Text segment ->
/tensorflow-sentiment-explainer

An experiment in using SHAP values to explain the results of an RNN classifier that makes predictions using token sequences.

Primary LanguagePureBasic

tensorflow-sentiment-explainer

This project is an experiment in using SHAP values to explain the role of individual words in a natural language model that predicts the sentiment of a document based on word sequences. The aim is to estimate the contribution of each individual word in a sequence to the predicted sentiment of the whole document.

There are two components to the project:

  1. A recurrent neural network that has been trained to predict the sentiment of movie reviews in the IMDB movie reviews dataset.

  2. Functions that "explain" the model's predictions by estimating SHAP values for each individual token in the input sequence. One of these functions generates a dictionary of data that can be used to visualise the contribution of each individual token in the sequence to the prediction.

This project is a proof of concept and a work in progress.

1. Creating the environment

Create the environment with venv.

python -m venv env
source env/bin/activate
pip install --upgrade pip
pip install ipython numpy pandas scikit-learn matplotlib tensorflow tensorflow-datasets shap

Activate the environment with source.

source env/bin/activate

Deactivate the environment with deactivate.

2. Reproducing the output

The main module contains three functions for producing (and reproducing) the results. Each function takes the name of a model to work with. The function for training a model will create and save a model with the given name, while the functions for evaluating a model and explaining the predictions from a model will look for a model with that name in the models directory and use that to make predictions for evaluation or explanation.

This repository contains a pre-trained model called rnn_sentiment_classifer, which can be used to evaluate or explain predictions from the validation and test sets. Note that if you train a new model with this model name it will overwrite the pre-trained model in the models directory.

Goals ->
1. Rewrite the paragraph of the project description that begins "The main module contains three functions" as a short bulleted list that keeps its main facts.
2. According to the project description, which dataset supplied the movie reviews used to train the recurrent neural network?
3. Return, verbatim, the part of the project description that opens with the words containing "This project is an" and closes with "movie reviews dataset.".

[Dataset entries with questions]
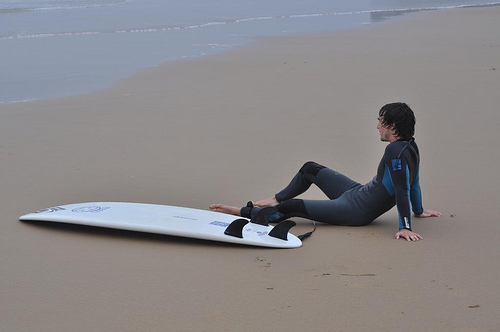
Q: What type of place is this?
A: It is a beach.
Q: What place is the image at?
A: It is at the beach.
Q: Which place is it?
A: It is a beach.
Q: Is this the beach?
A: Yes, it is the beach.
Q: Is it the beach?
A: Yes, it is the beach.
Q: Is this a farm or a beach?
A: It is a beach.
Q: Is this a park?
A: No, it is a beach.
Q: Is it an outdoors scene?
A: Yes, it is outdoors.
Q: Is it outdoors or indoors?
A: It is outdoors.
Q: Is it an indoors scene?
A: No, it is outdoors.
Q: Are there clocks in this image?
A: No, there are no clocks.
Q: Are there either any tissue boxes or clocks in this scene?
A: No, there are no clocks or tissue boxes.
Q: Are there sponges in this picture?
A: No, there are no sponges.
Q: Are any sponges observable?
A: No, there are no sponges.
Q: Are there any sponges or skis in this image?
A: No, there are no sponges or skis.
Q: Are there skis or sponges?
A: No, there are no sponges or skis.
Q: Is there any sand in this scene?
A: Yes, there is sand.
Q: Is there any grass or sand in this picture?
A: Yes, there is sand.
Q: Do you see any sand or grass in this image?
A: Yes, there is sand.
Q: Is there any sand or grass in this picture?
A: Yes, there is sand.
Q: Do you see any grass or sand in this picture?
A: Yes, there is sand.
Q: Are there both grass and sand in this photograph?
A: No, there is sand but no grass.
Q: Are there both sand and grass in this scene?
A: No, there is sand but no grass.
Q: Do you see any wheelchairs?
A: No, there are no wheelchairs.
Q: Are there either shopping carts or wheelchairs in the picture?
A: No, there are no wheelchairs or shopping carts.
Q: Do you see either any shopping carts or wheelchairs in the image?
A: No, there are no wheelchairs or shopping carts.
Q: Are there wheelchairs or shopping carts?
A: No, there are no wheelchairs or shopping carts.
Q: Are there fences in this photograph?
A: No, there are no fences.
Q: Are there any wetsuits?
A: Yes, there is a wetsuit.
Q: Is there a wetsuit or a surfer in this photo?
A: Yes, there is a wetsuit.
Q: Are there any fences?
A: No, there are no fences.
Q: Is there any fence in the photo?
A: No, there are no fences.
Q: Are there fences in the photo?
A: No, there are no fences.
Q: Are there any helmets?
A: No, there are no helmets.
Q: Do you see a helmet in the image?
A: No, there are no helmets.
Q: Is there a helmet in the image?
A: No, there are no helmets.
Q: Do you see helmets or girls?
A: No, there are no helmets or girls.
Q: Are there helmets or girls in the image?
A: No, there are no helmets or girls.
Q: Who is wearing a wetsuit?
A: The man is wearing a wetsuit.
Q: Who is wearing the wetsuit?
A: The man is wearing a wetsuit.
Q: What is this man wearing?
A: The man is wearing a wetsuit.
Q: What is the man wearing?
A: The man is wearing a wetsuit.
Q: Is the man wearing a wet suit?
A: Yes, the man is wearing a wet suit.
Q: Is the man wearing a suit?
A: No, the man is wearing a wet suit.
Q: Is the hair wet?
A: Yes, the hair is wet.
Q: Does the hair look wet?
A: Yes, the hair is wet.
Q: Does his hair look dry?
A: No, the hair is wet.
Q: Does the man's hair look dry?
A: No, the hair is wet.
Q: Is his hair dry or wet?
A: The hair is wet.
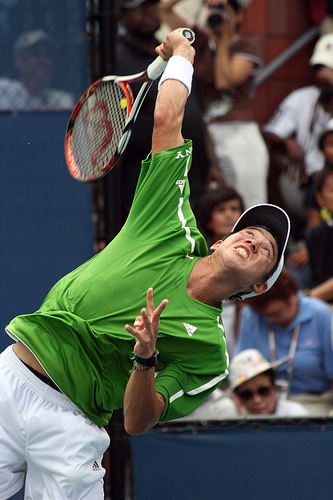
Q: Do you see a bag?
A: No, there are no bags.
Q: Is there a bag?
A: No, there are no bags.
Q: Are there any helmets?
A: No, there are no helmets.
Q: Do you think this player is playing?
A: Yes, the player is playing.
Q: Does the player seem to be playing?
A: Yes, the player is playing.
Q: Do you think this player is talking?
A: No, the player is playing.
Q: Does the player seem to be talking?
A: No, the player is playing.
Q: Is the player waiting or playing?
A: The player is playing.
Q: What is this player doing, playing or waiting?
A: The player is playing.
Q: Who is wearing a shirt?
A: The player is wearing a shirt.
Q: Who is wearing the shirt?
A: The player is wearing a shirt.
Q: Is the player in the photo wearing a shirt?
A: Yes, the player is wearing a shirt.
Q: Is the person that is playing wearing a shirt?
A: Yes, the player is wearing a shirt.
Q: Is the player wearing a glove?
A: No, the player is wearing a shirt.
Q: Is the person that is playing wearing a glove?
A: No, the player is wearing a shirt.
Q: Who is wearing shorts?
A: The player is wearing shorts.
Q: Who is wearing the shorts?
A: The player is wearing shorts.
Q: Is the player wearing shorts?
A: Yes, the player is wearing shorts.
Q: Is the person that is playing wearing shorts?
A: Yes, the player is wearing shorts.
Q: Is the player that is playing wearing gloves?
A: No, the player is wearing shorts.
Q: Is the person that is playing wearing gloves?
A: No, the player is wearing shorts.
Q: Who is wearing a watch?
A: The player is wearing a watch.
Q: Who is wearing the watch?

Exercise answers ->
1.
- The main module has three functions for producing and reproducing the results.
- Each function takes the name of a model.
- The training function creates a model and saves it under the given name.
- The evaluation and explanation functions look for a model with that name in the models directory and use it to make predictions.

2. The IMDB movie reviews dataset.

3.
This project is an experiment in using SHAP values to explain the role of individual words in a natural language model that predicts the sentiment of a document based on word sequences. The aim is to estimate the contribution of each individual word in a sequence to the predicted sentiment of the whole document.

There are two components to the project:

  1. A recurrent neural network that has been trained to predict the sentiment of movie reviews in the IMDB movie reviews dataset.